▸ Task instructions:
All entries are to be transcribed verbatim, but images are not carried over.

----- Entries provided -----

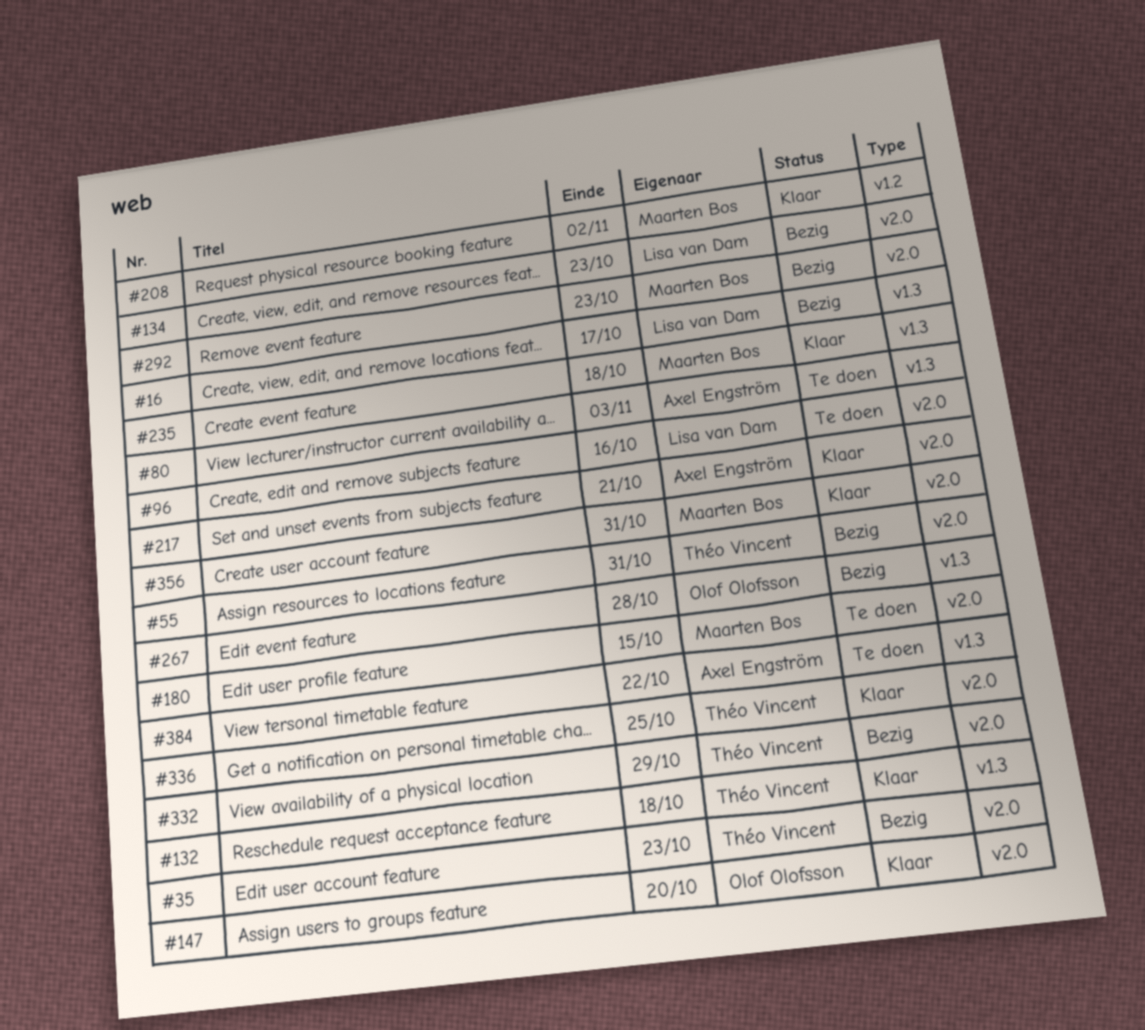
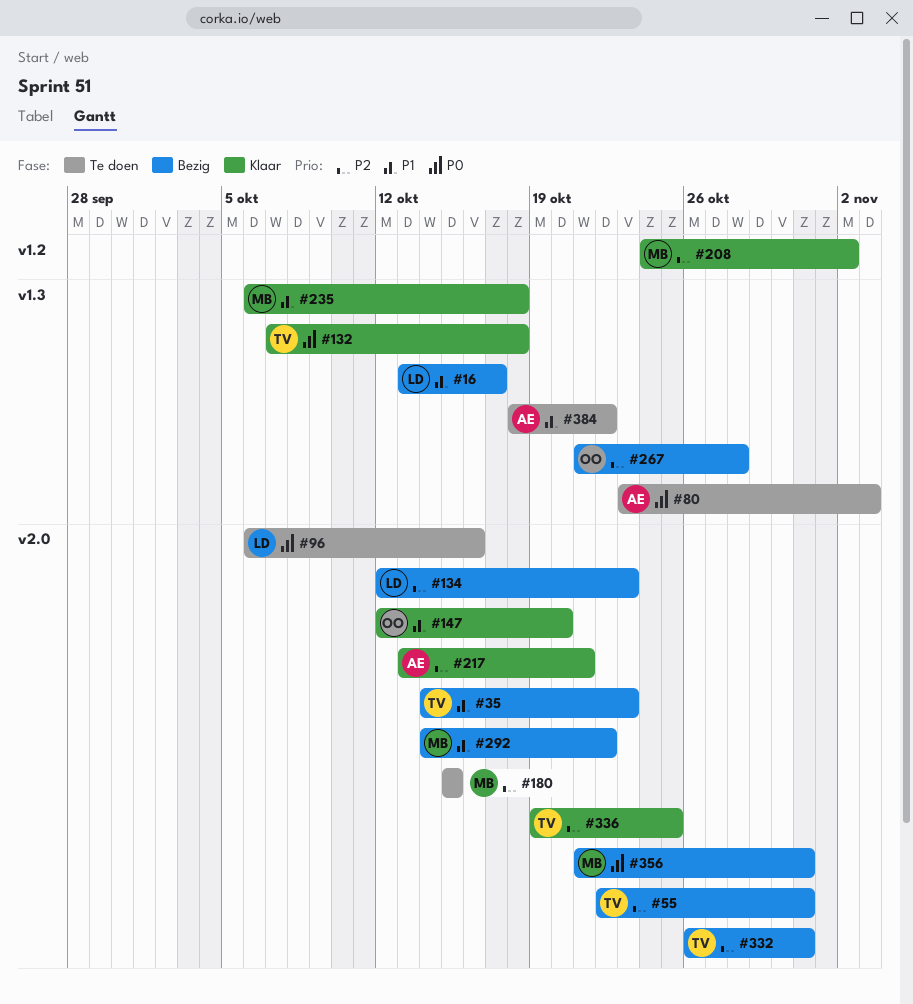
#292, due: Oct 23 -> Oct 22
#332, due: Oct 29 -> Oct 31
#356, status: Klaar -> Bezig

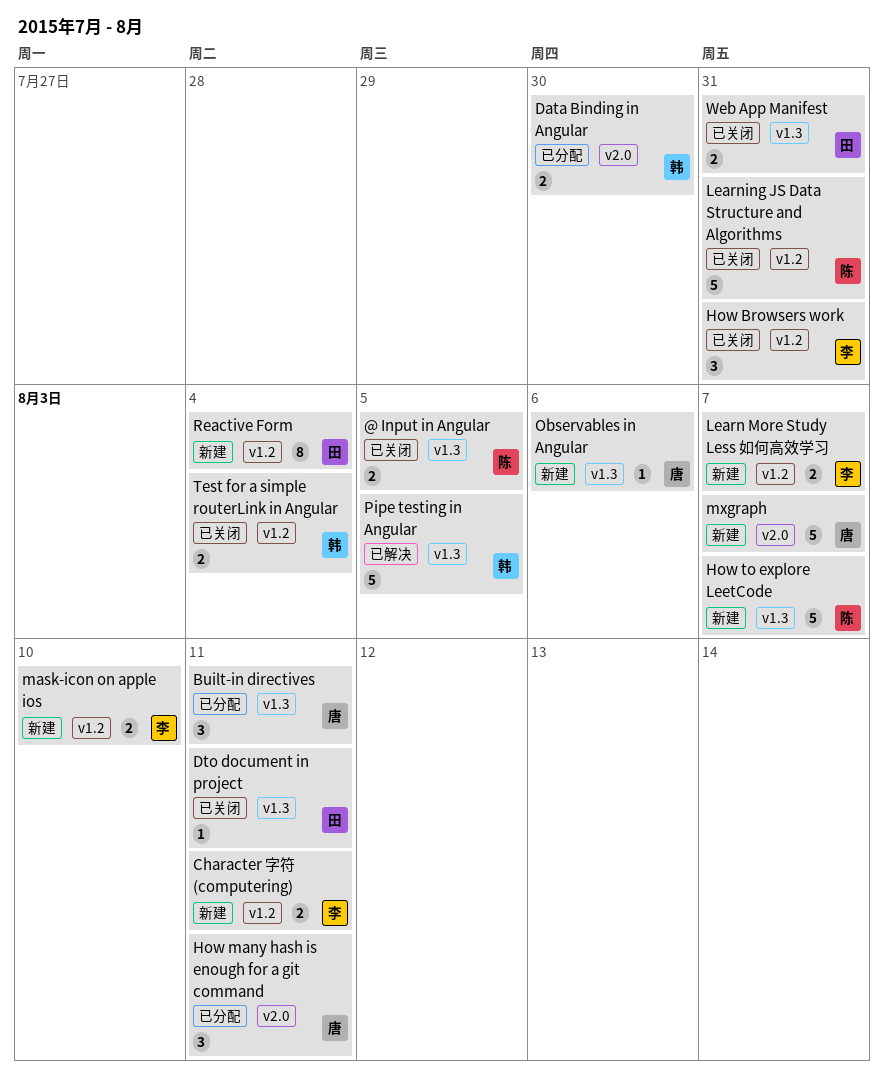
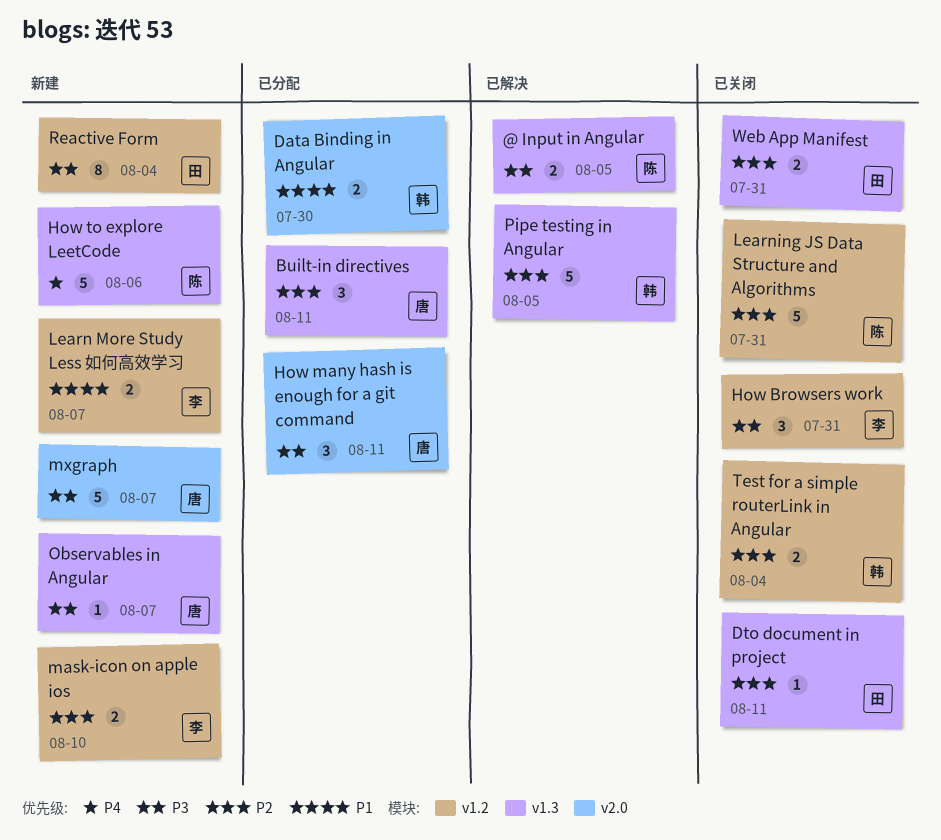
@ Input in Angular, status: 已关闭 -> 已解决
Character 字符 (computering): present -> none
How to explore LeetCode, due: Aug 7 -> Aug 6
Observables in Angular, due: Aug 6 -> Aug 7

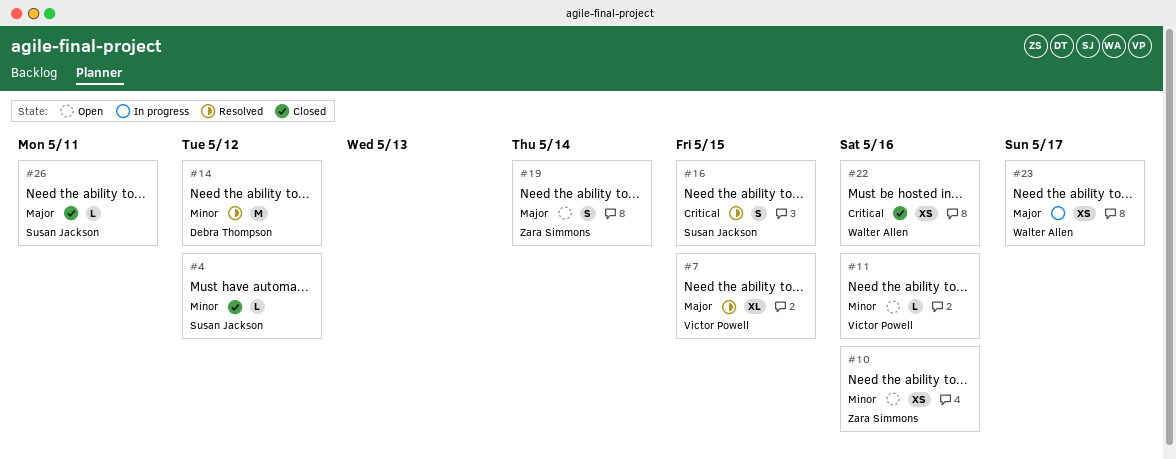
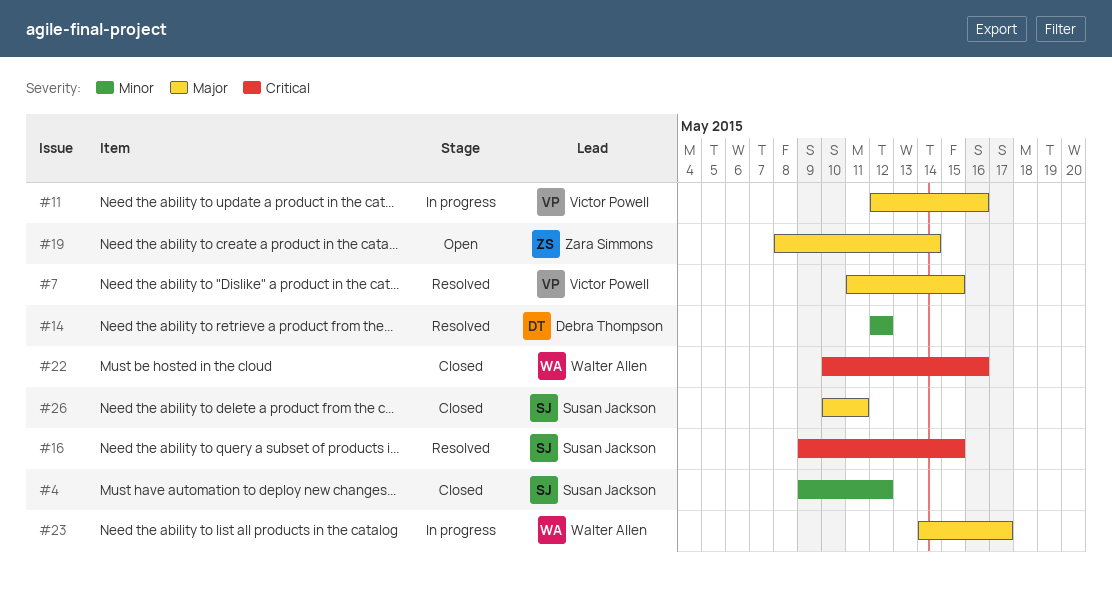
#10: present -> none
#11, status: Open -> In progress
#11, priority: Minor -> Major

-----

▸ Finished task:
#292, due: Oct 23 -> Oct 22
#332, due: Oct 29 -> Oct 31
#356, status: Klaar -> Bezig

@ Input in Angular, status: 已关闭 -> 已解决
Character 字符 (computering): present -> none
How to explore LeetCode, due: Aug 7 -> Aug 6
Observables in Angular, due: Aug 6 -> Aug 7

#10: present -> none
#11, status: Open -> In progress
#11, priority: Minor -> Major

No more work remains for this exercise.